In http://kunklet.people.cofc.edu/condint.pdf there's the sentence at the beginning of the Introduction:
"An elementary fact from measure theory states that a Lebesgue integrable function and its rearrangements have the same Lebesgue integral."
Can someone please refer a book that proves this statement? Thanks.
On
Use the definition in the link. Let a strip be defined by $[a,b)$. Then from the definition of rearrangement the measure of the set $(x:a\le f(x)\lt b)$ is the same as the measure of the set $(x:a\le g(x)\lt b)$. Therefore the strip approach leads to the integrals being equal. In case it isn't obvious, use the fact that the sets $(x:f(x)\lt b)-(x:f(x)\lt a)=(:a\le f(x)\lt b)$ so the rearrangement definition applies to strips.
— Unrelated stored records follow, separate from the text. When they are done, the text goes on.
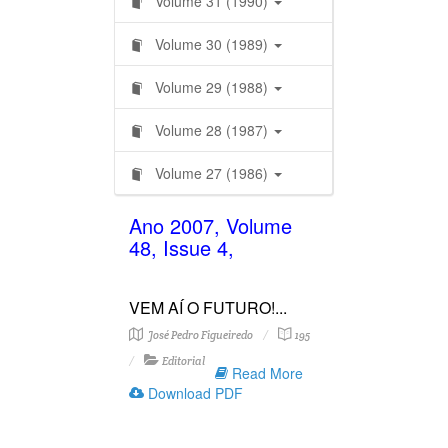
Volume 31 (1990)
Volume 30 (1989)
Volume 29 (1988)
Volume 28 (1987)
Volume 27 (1986)
Ano 2007, Volume
48, Issue 4,
VEM AÍ O FUTURO!...
José Pedro Figueiredo
195
Editorial
Read More
Download PDF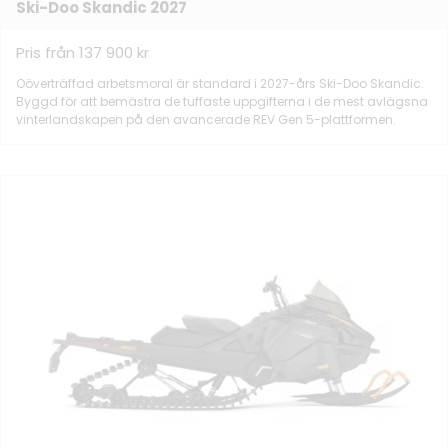
Ski-Doo Skandic 2027
Pris från 137 900 kr
Oöverträffad arbetsmoral är standard i 2027-års Ski-Doo Skandic.
Byggd för att bemästra de tuffaste uppgifterna i de mest avlägsna
vinterlandskapen på den avancerade REV Gen 5-plattformen.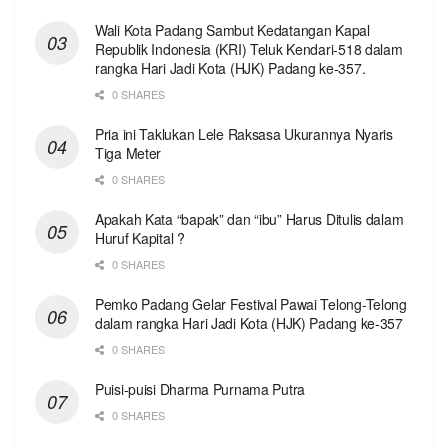
Wali Kota Padang Sambut Kedatangan Kapal
Republik Indonesia (KRI) Teluk Kendari-518 dalam
rangka Hari Jadi Kota (HJK) Padang ke-357.
0 SHARES
Pria ini Taklukan Lele Raksasa Ukurannya Nyaris
Tiga Meter
0 SHARES
Apakah Kata “bapak” dan “ibu” Harus Ditulis dalam
Huruf Kapital ?
0 SHARES
Pemko Padang Gelar Festival Pawai Telong-Telong
dalam rangka Hari Jadi Kota (HJK) Padang ke-357
0 SHARES
Puisi-puisi Dharma Purnama Putra
0 SHARES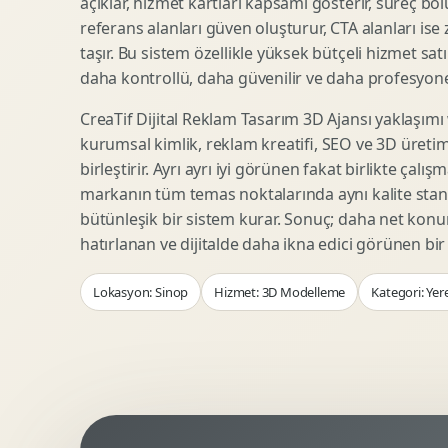
açıklar, hizmet kartları kapsamı gösterir, süreç bölü
Woocommerce Tasarim
Reklam Landing Page
referans alanları güven oluşturur, CTA alanları ise
Eticaret UX Optimizasyonu
Urun Lansman Sayfasi
taşır. Bu sistem özellikle yüksek bütçeli hizmet sat
Urun Sayfasi Tasarimi
Ab Test Arayuzu
daha kontrollü, daha güvenilir ve daha profesyonel
Kategori Sayfasi Tasarimi
Webinar Landing Page
CreaTif Dijital Reklam Tasarım 3D Ajansı yaklaşımı
Sepet Odeme UX
App Landing Page
kurumsal kimlik, reklam kreatifi, SEO ve 3D üretimi
Pazaryeri Marka Magazasi
Form Optimizasyonu
birleştirir. Ayrı ayrı iyi görünen fakat birlikte çalı
Eticaret SEO Altyapisi
Sales Page Tasarimi
markanın tüm temas noktalarında aynı kalite stand
bütünleşik bir sistem kurar. Sonuç; daha net kon
hatırlanan ve dijitalde daha ikna edici görünen bi
Logo Animasyonu
Webgl Deneyim Tasarimi
Lokasyon: Sinop
Hizmet: 3D Modelleme
Kategori: Yer
Mikro Animasyon Tasarimi
Interaktif Kampanya
Reklam Motion Video
AI Gorsel Konsept
Arayuz Animasyonu
No Code Prototip
Lottie Animasyon
3D Web Deneyimi
Sosyal Medya Motion
Veri Gorsellestirme
Urun Tanitim Animasyonu
Dinamik Landing Page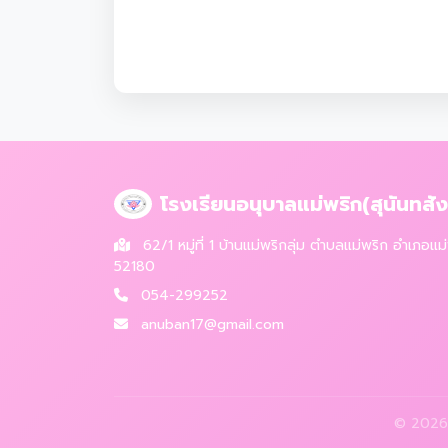
โรงเรียนอนุบาลแม่พริก(สุนันทสังฆ
62/1 หมู่ที่ 1 บ้านแม่พริกลุ่ม ตำบลแม่พริก อำเภอแ
52180
054-299252
anuban17@gmail.com
© 2026 โ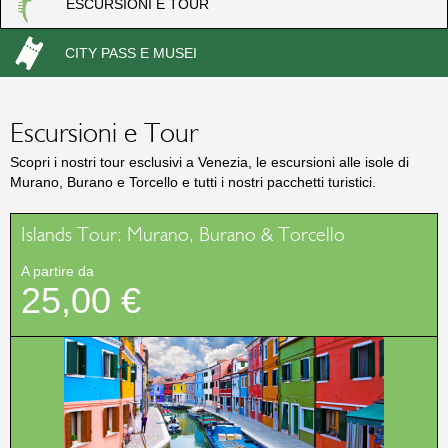
ESCURSIONI E TOUR
t
CITY PASS E MUSEI
t
i
Escursioni e Tour
Scopri i nostri tour esclusivi a Venezia, le escursioni alle isole di
Murano, Burano e Torcello e tutti i nostri pacchetti turistici.
Islands Tour: Murano, Burano & Torcello
A partire da
25,00 €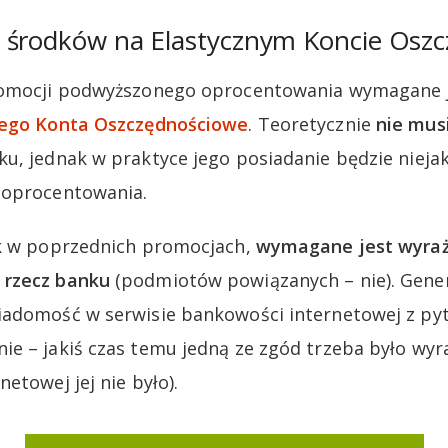
 środków na Elastycznym Koncie Osz
romocji podwyższonego oprocentowania wymagane j
nego Konta Oszczędnościowe
. Teoretycznie
nie mus
ku, jednak w praktyce jego posiadanie będzie niej
 oprocentowania.
ak w poprzednich promocjach,
wymagane jest wyraż
 rzecz banku
(podmiotów powiązanych – nie). Gene
iadomość w serwisie bankowości internetowej z pyt
e – jakiś czas temu jedną ze zgód trzeba było wyra
etowej jej nie było).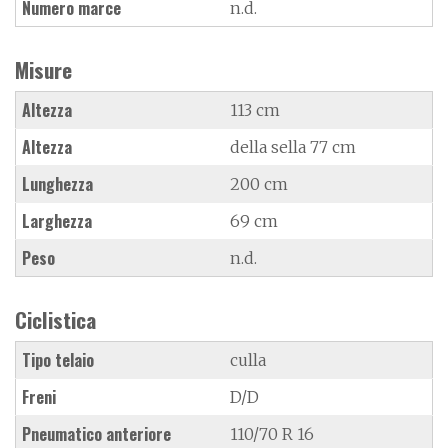
Numero marce
n.d.
Misure
Altezza
113 cm
Altezza
della sella 77 cm
Lunghezza
200 cm
Larghezza
69 cm
Peso
n.d.
Ciclistica
Tipo telaio
culla
Freni
D/D
Pneumatico anteriore
110/70 R 16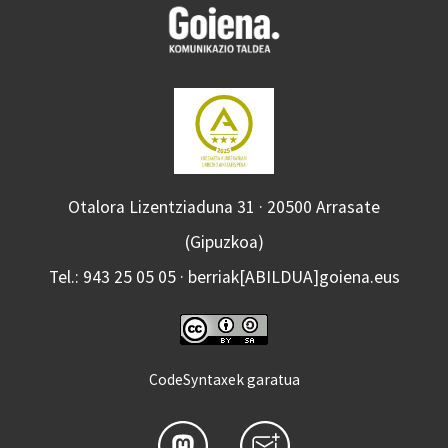
Otalora Lizentziaduna 31 · 20500 Arrasate
(Gipuzkoa)
Tel.: 943 25 05 05 · berriak[ABILDUA]goiena.eus
CodeSyntaxek garatua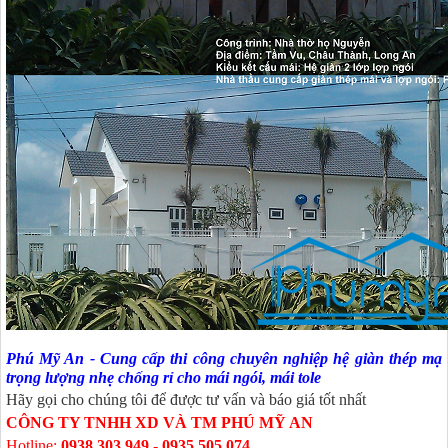
Ph
ú Mỹ An
-
Cung cấp thi công chuyên nghiệp hệ giàn thép mạ
trọng lượng nhẹ chống rỉ cho mái ngói, mái tole
Hãy gọi cho chúng tôi để được tư vấn và báo giá tốt nhất
CÔNG TY TNHH XD VÀ TM PHÚ MỸ AN
Hotline:
0938 303 949
-
0935 505 074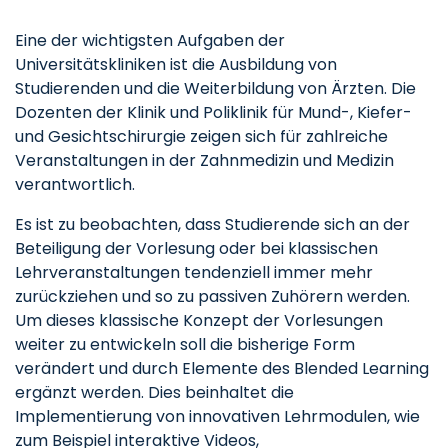
Eine der wichtigsten Aufgaben der
Universitätskliniken ist die Ausbildung von
Studierenden und die Weiterbildung von Ärzten. Die
Dozenten der Klinik und Poliklinik für Mund-, Kiefer-
und Gesichtschirurgie zeigen sich für zahlreiche
Veranstaltungen in der Zahnmedizin und Medizin
verantwortlich.
Es ist zu beobachten, dass Studierende sich an der
Beteiligung der Vorlesung oder bei klassischen
Lehrveranstaltungen tendenziell immer mehr
zurückziehen und so zu passiven Zuhörern werden.
Um dieses klassische Konzept der Vorlesungen
weiter zu entwickeln soll die bisherige Form
verändert und durch Elemente des Blended Learning
ergänzt werden. Dies beinhaltet die
Implementierung von innovativen Lehrmodulen, wie
zum Beispiel interaktive Videos,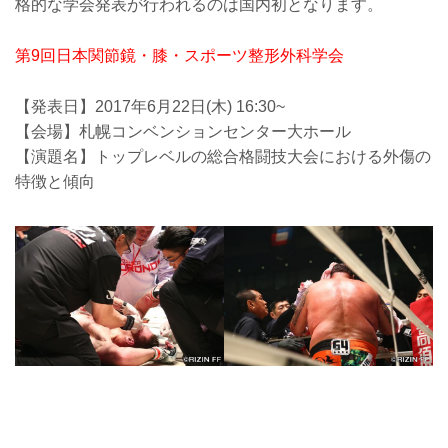
格的な学会発表が行われるのは国内初となります。
第9回日本関節鏡・膝・スポーツ整形外科学会
【発表日】2017年6月22日(木) 16:30~
【会場】札幌コンベンションセンター大ホール
【演題名】トップレベルの総合格闘技大会における外傷の
特徴と傾向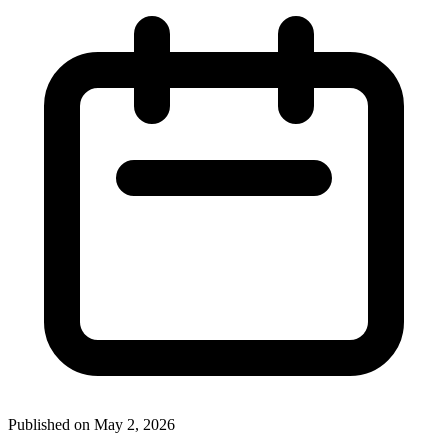
Published on May 2, 2026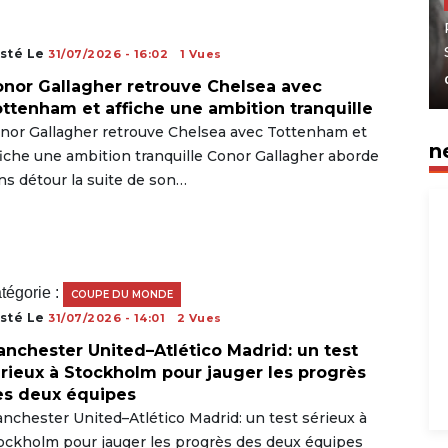
sté Le
31/07/2026 - 16:02
1 Vues
nor Gallagher retrouve Chelsea avec
ttenham et affiche une ambition tranquille
nor Gallagher retrouve Chelsea avec Tottenham et
n
fiche une ambition tranquille Conor Gallagher aborde
ns détour la suite de son…
tégorie :
COUPE DU MONDE
sté Le
31/07/2026 - 14:01
2 Vues
nchester United–Atlético Madrid: un test
rieux à Stockholm pour jauger les progrès
es deux équipes
nchester United–Atlético Madrid: un test sérieux à
ockholm pour jauger les progrès des deux équipes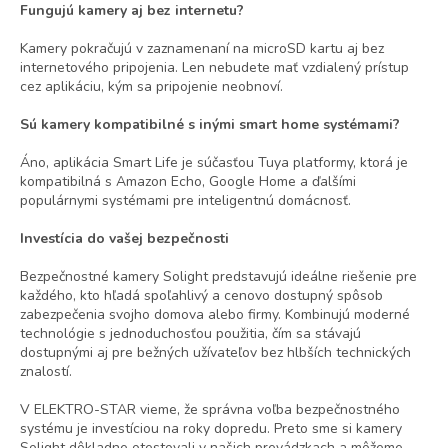
Fungujú kamery aj bez internetu?
Kamery pokračujú v zaznamenaní na microSD kartu aj bez
internetového pripojenia. Len nebudete mať vzdialený prístup
cez aplikáciu, kým sa pripojenie neobnoví.
Sú kamery kompatibilné s inými smart home systémami?
Áno, aplikácia Smart Life je súčasťou Tuya platformy, ktorá je
kompatibilná s Amazon Echo, Google Home a ďalšími
populárnymi systémami pre inteligentnú domácnosť.
Investícia do vašej bezpečnosti
Bezpečnostné kamery Solight predstavujú ideálne riešenie pre
každého, kto hľadá spoľahlivý a cenovo dostupný spôsob
zabezpečenia svojho domova alebo firmy. Kombinujú moderné
technológie s jednoduchosťou použitia, čím sa stávajú
dostupnými aj pre bežných užívateľov bez hlbších technických
znalostí.
V ELEKTRO-STAR vieme, že správna voľba bezpečnostného
systému je investíciou na roky dopredu. Preto sme si kamery
Solight dôkladne otestovali v našich prevádzkach a môžeme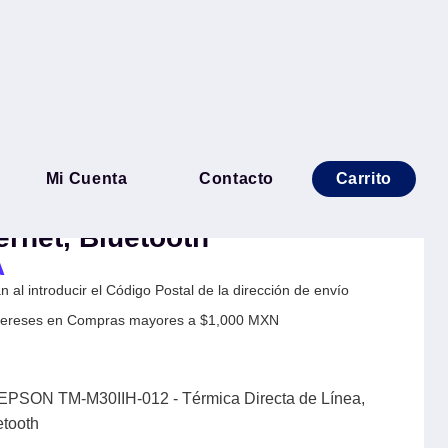
ica de Tickets EPSON TM-
Mi Cuenta
Contacto
Carrito
rmica Directa de Línea, 250
rnet, Bluetooth
A
 al introducir el Código Postal de la dirección de envío
Intereses en Compras mayores a $1,000 MXN
 EPSON TM-M30IIH-012 - Térmica Directa de Línea,
etooth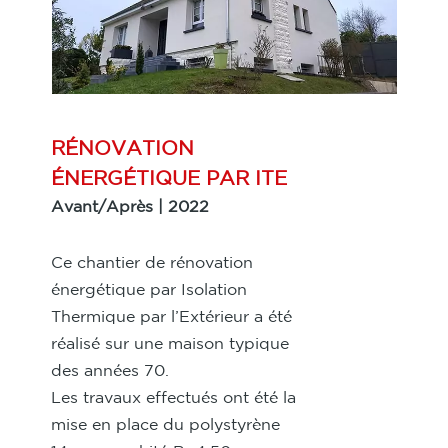
RÉNOVATION
ÉNERGÉTIQUE PAR ITE
Avant/Après | 2022
Ce chantier de rénovation
énergétique par Isolation
Thermique par l’Extérieur a été
réalisé sur une maison typique
des années 70.
Les travaux effectués ont été la
mise en place du polystyrène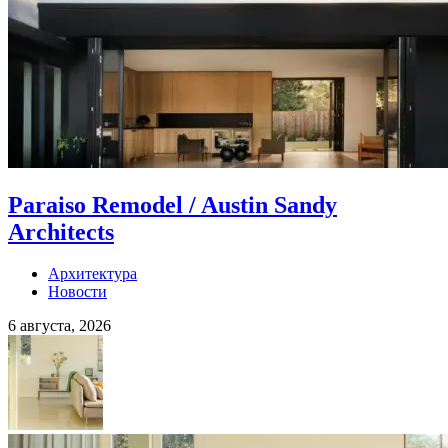
Paraiso Remodel / Austin Sandy
Architects
Архитектура
Новости
6 августа, 2026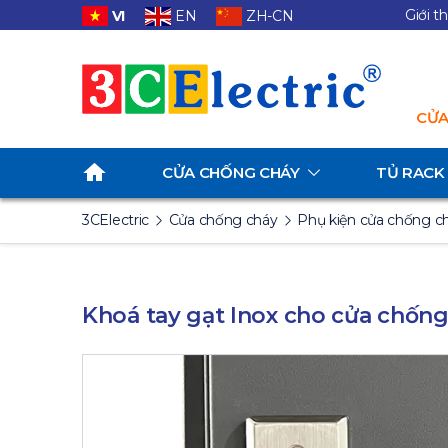
Giới t
VI
EN
ZH-CN
CỬA
CỬA CHỐNG CHÁY
TỦ RACK
3CElectric
Cửa chống cháy
Phụ kiện cửa chống c
Khoá tay gạt Inox cho cửa chốn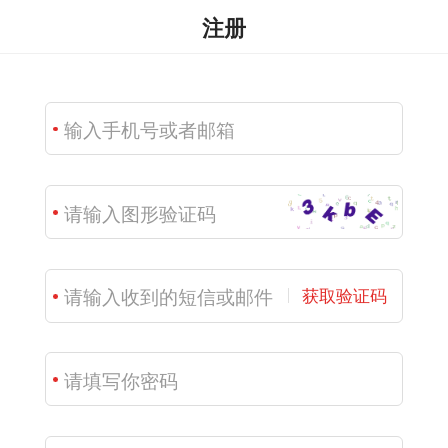
注册
获取验证码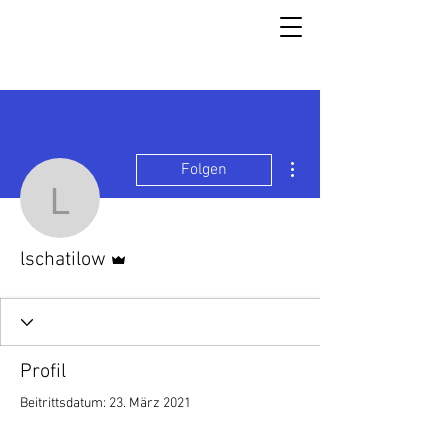
Weitere Optionen
Folgen
lschatilow
Administrator
lschatilow
Profil
Beitrittsdatum: 23. März 2021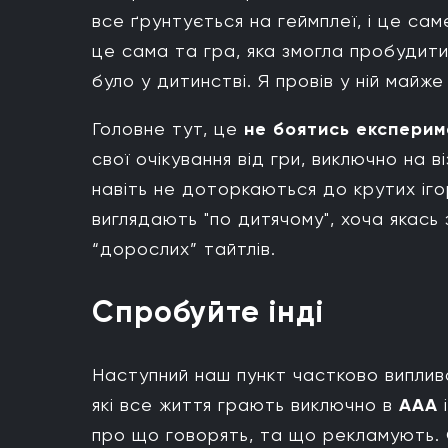
все ґрунтується на геймплеї, і це сам
це сама та гра, яка змогла пробудити 
було у дитинстві. Я провів у ній майж
Головне тут, це
не боятись експери
свої очікування від гри, виключно на в
навіть не доторкаються до крутих іго
виглядають "по дитячому", хоча якась 
“дорослих” тайтлів.
Спробуйте інді
Наступний наш пункт частково виплива
які все життя грають виключно в
ААА
про що говорять, та що рекламують. 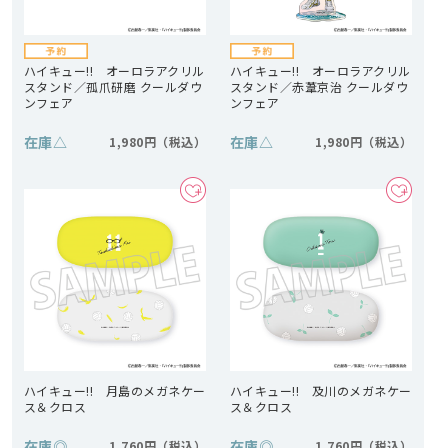
ハイキュー!! オーロラアクリル
ハイキュー!! オーロラアクリル
スタンド／孤爪研磨 クールダウ
スタンド／赤葦京治 クールダウ
ンフェア
ンフェア
在庫
△
在庫
△
1,980円
1,980円
ハイキュー!! 月島のメガネケー
ハイキュー!! 及川のメガネケー
ス＆クロス
ス＆クロス
在庫
◎
在庫
◎
1,760円
1,760円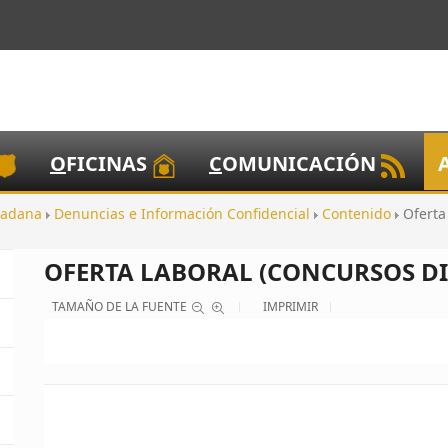
O
FICINAS
C
OMUNICACIÓN
dadana
Denuncias e Información Confidencial
Contenido
Oferta
OFERTA LABORAL (CONCURSOS DI
TAMAÑO DE LA FUENTE
IMPRIMIR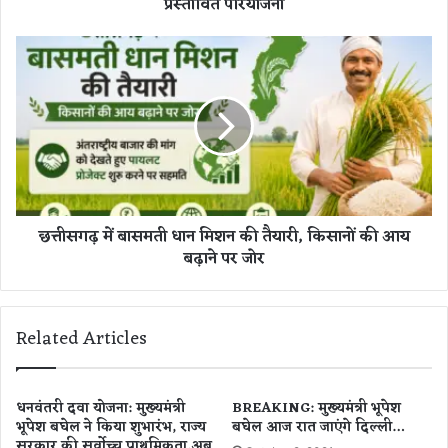
प्रस्तावित परियोजना
वि
श्व
स्त
छ
री
त्ती
य
स
हॉ
ग
स्पि
ढ़
टै
में
लि
बा
टी
स
ए
म
छत्तीसगढ़ में बासमती धान मिशन की तैयारी, किसानों की आय
वं
ती
वे
बढ़ाने पर जोर
धा
ल
न
ने
मि
स
श
Related Articles
सें
न
ट
की
र
तै
,
या
धनवंतरी दवा योजना: मुख्यमंत्री
BREAKING: मुख्यमंत्री भूपेश
क्वीं
भूपेश बघेल ने किया शुभारंभ, राज्य
बघेल आज रात जाएंगे दिल्ली…
री
स
सरकार की सर्वोच्च प्राथमिकता,अब
,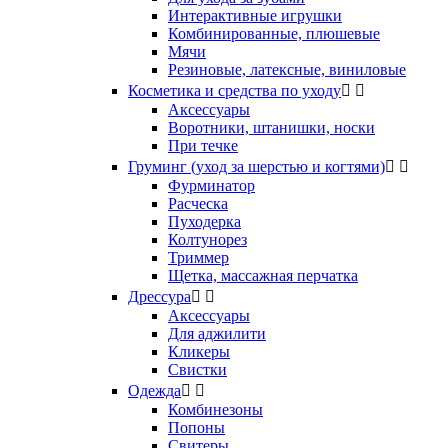
Интерактивные игрушки
Комбинированные, плюшевые
Мячи
Резиновые, латексные, виниловые
Косметика и средства по уходу


Аксессуары
Воротники, штанишки, носки
При течке
Груминг (уход за шерстью и когтями)


Фурминатор
Расческа
Пуходерка
Колтунорез
Триммер
Щетка, массажная перчатка
Дрессура


Аксессуары
Для аджилити
Кликеры
Свистки
Одежда


Комбинезоны
Попоны
Свитеры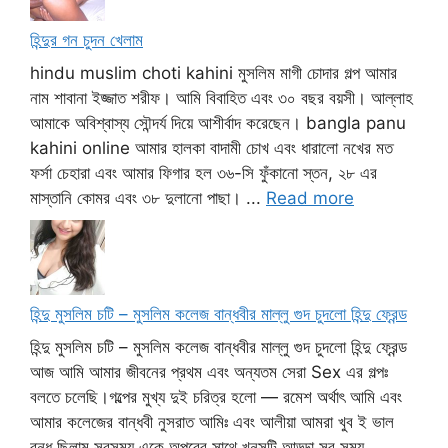
হিন্দুর গন চুদন খেলাম
hindu muslim choti kahini মুসলিম মাগী চোদার গল্প আমার
নাম শাবানা ইজ্জাত শরীফ। আমি বিবাহিত এবং ৩০ বছর বয়সী। আল্লাহ
আমাকে অবিশ্বাস্য সৌন্দর্য দিয়ে আশীর্বাদ করেছেন। bangla panu
kahini online আমার হালকা বাদামী চোখ এবং ধারালো নখের মত
ফর্সা চেহারা এবং আমার ফিগার হল ৩৬-সি ফুঁকানো স্তন, ২৮ এর
মাস্তানি কোমর এবং ৩৮ দুলানো পাছা। ...
Read more
হিন্দু মুসলিম চটি – মুসলিম কলেজ বান্ধবীর মাল্লু গুদ চুদলো হিন্দু ফ্রেন্ড
হিন্দু মুসলিম চটি – মুসলিম কলেজ বান্ধবীর মাল্লু গুদ চুদলো হিন্দু ফ্রেন্ড
আজ আমি আমার জীবনের প্রথম এবং অন্যতম সেরা Sex এর গল্পঃ
বলতে চলেছি।গল্পের মুখ্য দুই চরিত্র হলো — রমেশ অর্থাৎ আমি এবং
আমার কলেজের বান্ধবী নুসরাত আমিঃ এবং আলীয়া আমরা খুব ই ভাল
বন্ধু ছিলাম সবসময় একে অপরের সাথে খুনসুটি আড্ডা সব সময় ...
Denote $f_\#\mu=\mu\circ f^{-1}$, namely the law of $f$ under the Lebesgue measure. Since $f$ and $g$ have the same distribution it follows that $f_\#\mu=g_\#\mu$ (uniqueness of measure). Moreover one has by the change of measure/variables formula $$\int_\mathbb R f(x) \, d\mu(x) =\int_\mathbb R x\, df_\#\mu(x) $$ Using $f_\#\mu=g_\#\mu$ we conclude that $$\int f\, d\mu=\int g\, d\mu$$ Surely, you have to verify why the uniqueness of measure theorem applies.